By Alan Baldwin
MONTREAL (Reuters) - Lewis Hamilton put Monaco misery behind him on Sunday with a controlled Canadian Grand Prix victory that sent the Formula One world champion 17 points clear of Mercedes team mate and title rival Nico Rosberg.
The Briton's fourth victory in seven races this season, and fourth career win in Canada, denied Rosberg a third triumph in a row and provided the perfect response to losing out in the showcase race two weeks ago.
There he had been leading comfortably from pole only to lose out after a needless late pitstop when the safety car was deployed.
There was no need for the safety car on Sunday, at a circuit that has seen it plenty of times in the past, and there was little in the way of drama either -- other than a startled groundhog appearing on the track -- as Hamilton led from pole.
Rosberg was never close enough to attack and the rest of the field was so far behind as to be out of sight, with Hamilton lapping all but six of the cars behind him at the circuit where he took his first F1 win in 2007 with McLaren.
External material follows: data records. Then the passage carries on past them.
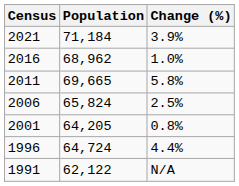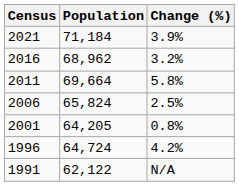2016 | Change (%): 1.0% -> 3.2%
2011 | Population: 69,665 -> 69,664
1996 | Change (%): 4.4% -> 4.2%
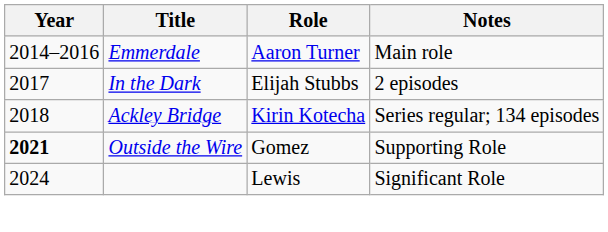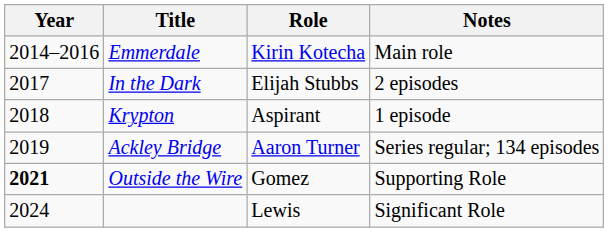Emmerdale | Role: Aaron Turner -> Kirin Kotecha
+ row: 2018 | Krypton | Aspirant | 1 episode
Ackley Bridge | Year: 2018 -> 2019
Ackley Bridge | Role: Kirin Kotecha -> Aaron Turner
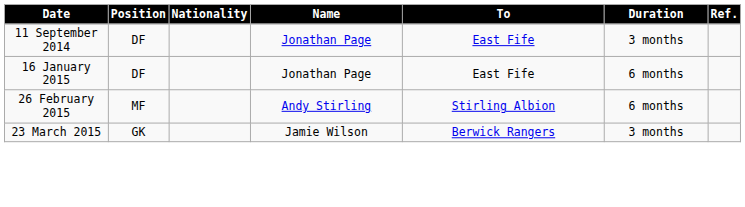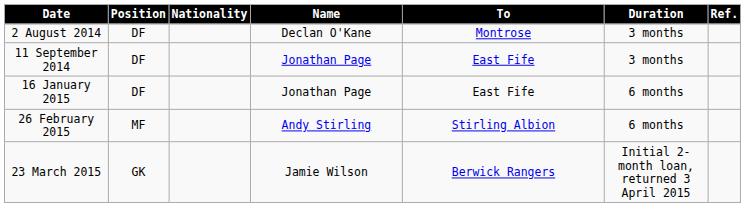+ row: 2 August 2014 | DF | Declan O'Kane | Montrose | 3 months
23 March 2015 | Duration: 3 months -> Initial 2-month loan, returned 3 April 2015
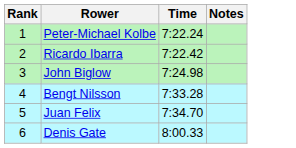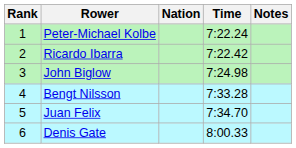+ column: Nation
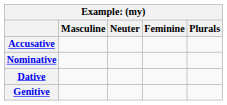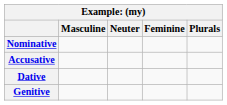rows swapped: Nominative <-> Accusative
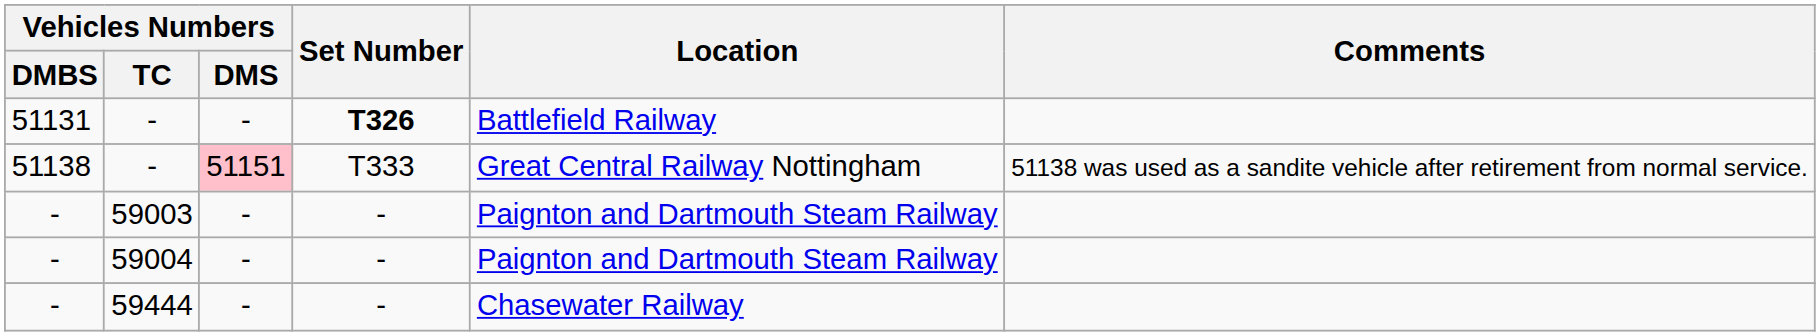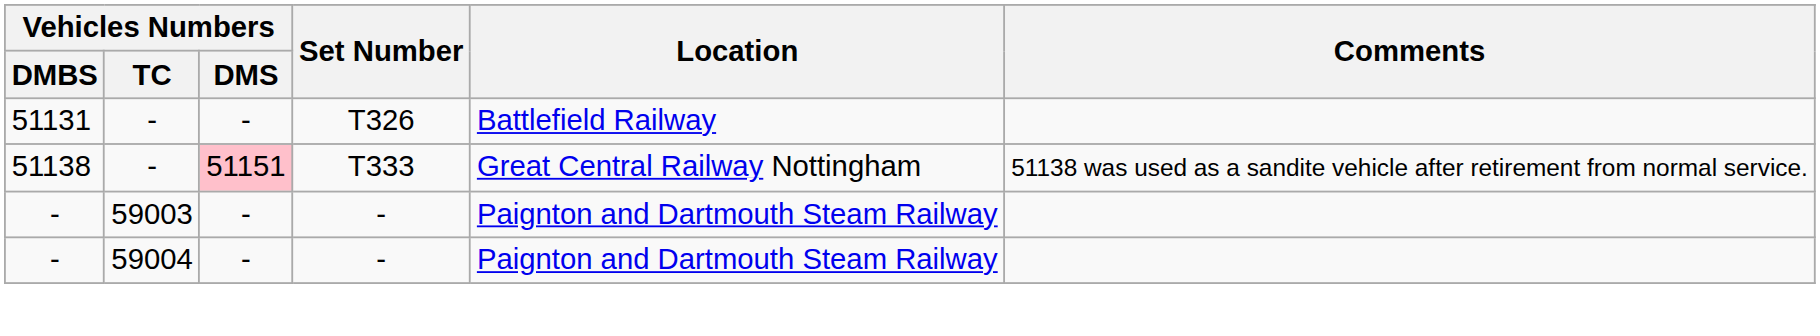51131 / - | Set Number: bold -> normal
- row: - | 59444 | - | - | Chasewater Railway
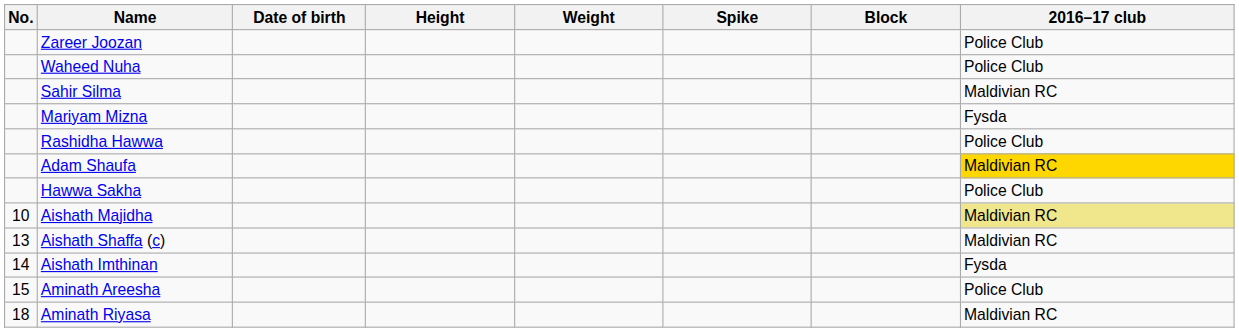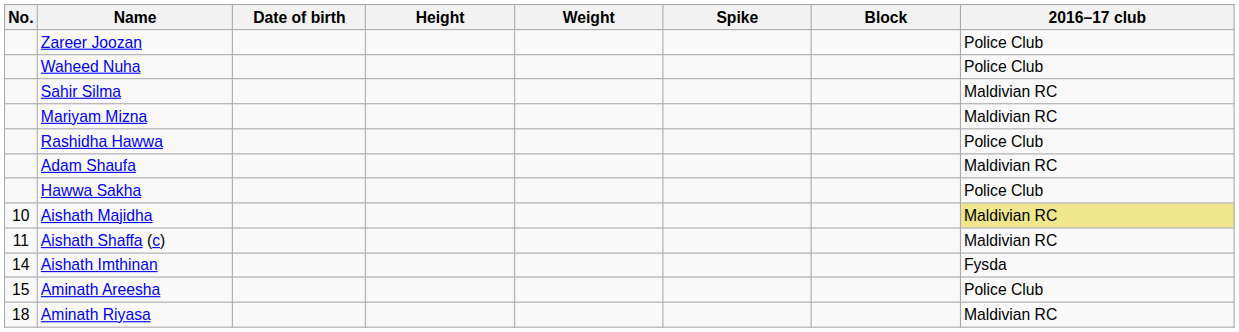Mariyam Mizna | 2016–17 club: Fysda -> Maldivian RC
Adam Shaufa | 2016–17 club: gold background -> no background
Aishath Shaffa (c) | No.: 13 -> 11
Finland's Valtteri Bottas was third for Williams, a massive 40.6 seconds behind Hamilton, to become the first driver from outside Mercedes or Ferrari to appear on the podium this year.
"I love Montreal," Hamilton told the crowd as he stood on the podium after his 37th career win. "Nico was quick but I felt like I always had it under control.
"Did I need this?" he asked the spectators to raucous cheers. "I think so."
Bottas moved up one place from where he started, beating his fellow-Finn Kimi Raikkonen after the Ferrari driver spun following a pitstop.
Raikkonen finished fourth, ahead of team mate Sebastian Vettel who fought his way through the field from 18th at the start.
Bottas's Brazilian team mate Felipe Massa finished sixth after starting 15th.
Venezuelan Pastor Maldonaado scored his first points of the season for Lotus in seventh place and Germany's Nico Hulkenberg limbered up for his Le Mans 24 Hours debut next weekend with eighth place for Force India.
Russian Daniil Kvyat was ninth for Red Bull and Frenchman Romain Grosjean took the final point for Lotus after a late coming together with Manor Marussia's Will Stevens.
Neither of the McLarens finished the race, with Spain's double world champion Fernando Alonso expressing his frustration over the radio at being told save fuel.